Wind produces 32.5% of Ireland’s power in 2019

Summary

Article

The advantages of wind power in Ireland are increasing. 32.5 percent of Ireland’s electricity demand was provided by wind power in 2019. This is a 3.5 percent rise from the previous year. This news comes from the annual report issued by the Irish Wind Energy Association (IWEA).

According to the IWEA, this was a record share for the country, the second-highest in Europe and highest for onshore wind, which shows that the advantages of wind power could be beneficial to combating environmental issues.

Ireland’s wind-generated 9.497 TWh of power over the year. And, in February and December, it managed to provide more electricity than natural gas-based plants.

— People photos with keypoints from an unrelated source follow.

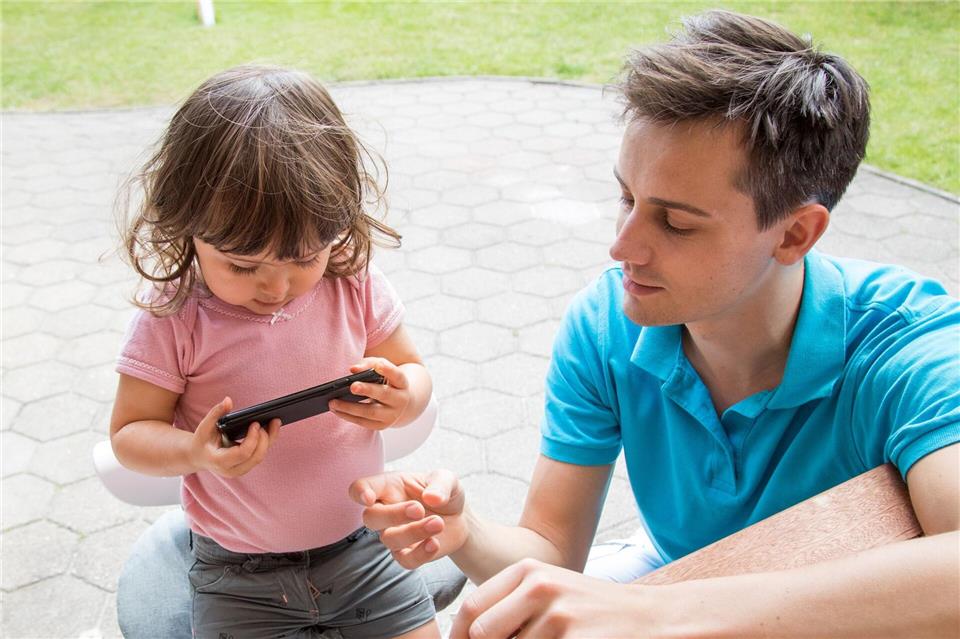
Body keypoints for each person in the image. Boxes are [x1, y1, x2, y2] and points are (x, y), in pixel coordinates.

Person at [350, 10, 960, 638]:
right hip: (675, 579)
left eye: (676, 223)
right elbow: (554, 552)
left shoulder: (907, 345)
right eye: (626, 197)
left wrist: (653, 612)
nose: (622, 247)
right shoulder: (606, 324)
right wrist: (465, 529)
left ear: (796, 233)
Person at [111, 65, 441, 639]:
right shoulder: (175, 314)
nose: (276, 288)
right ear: (185, 226)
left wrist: (405, 396)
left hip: (364, 546)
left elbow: (412, 370)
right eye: (242, 266)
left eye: (303, 258)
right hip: (237, 573)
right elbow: (130, 434)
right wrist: (196, 451)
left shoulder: (351, 281)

IWEA said that it connected 24 new wind farms in 2019. This would bring 463 MW of combined installed capacity, making 2019 the second-best year for new connections on record!

At the end of 2019, installed wind capacity in Ireland reached a total of 4,130 MW. IWEA highlighted the potential that Ireland has for more in terms of both onshore and offshore segments.

The biggest concern in the industry, however, is the practice known as dispatch down. This happens when a wind farm is told to either slow down production or shut down completely. This is something that tends to happen as a result of curtailment or there is a weak transmission system in some part of the country, making it unable to transport all of the wind-generated power.

Last year, 1,008 TWh of wind power was lost as a result of dispatch down. This output represents 7.7 per cent of the entire production and would have been enough to provide power to more than 200,000 homes.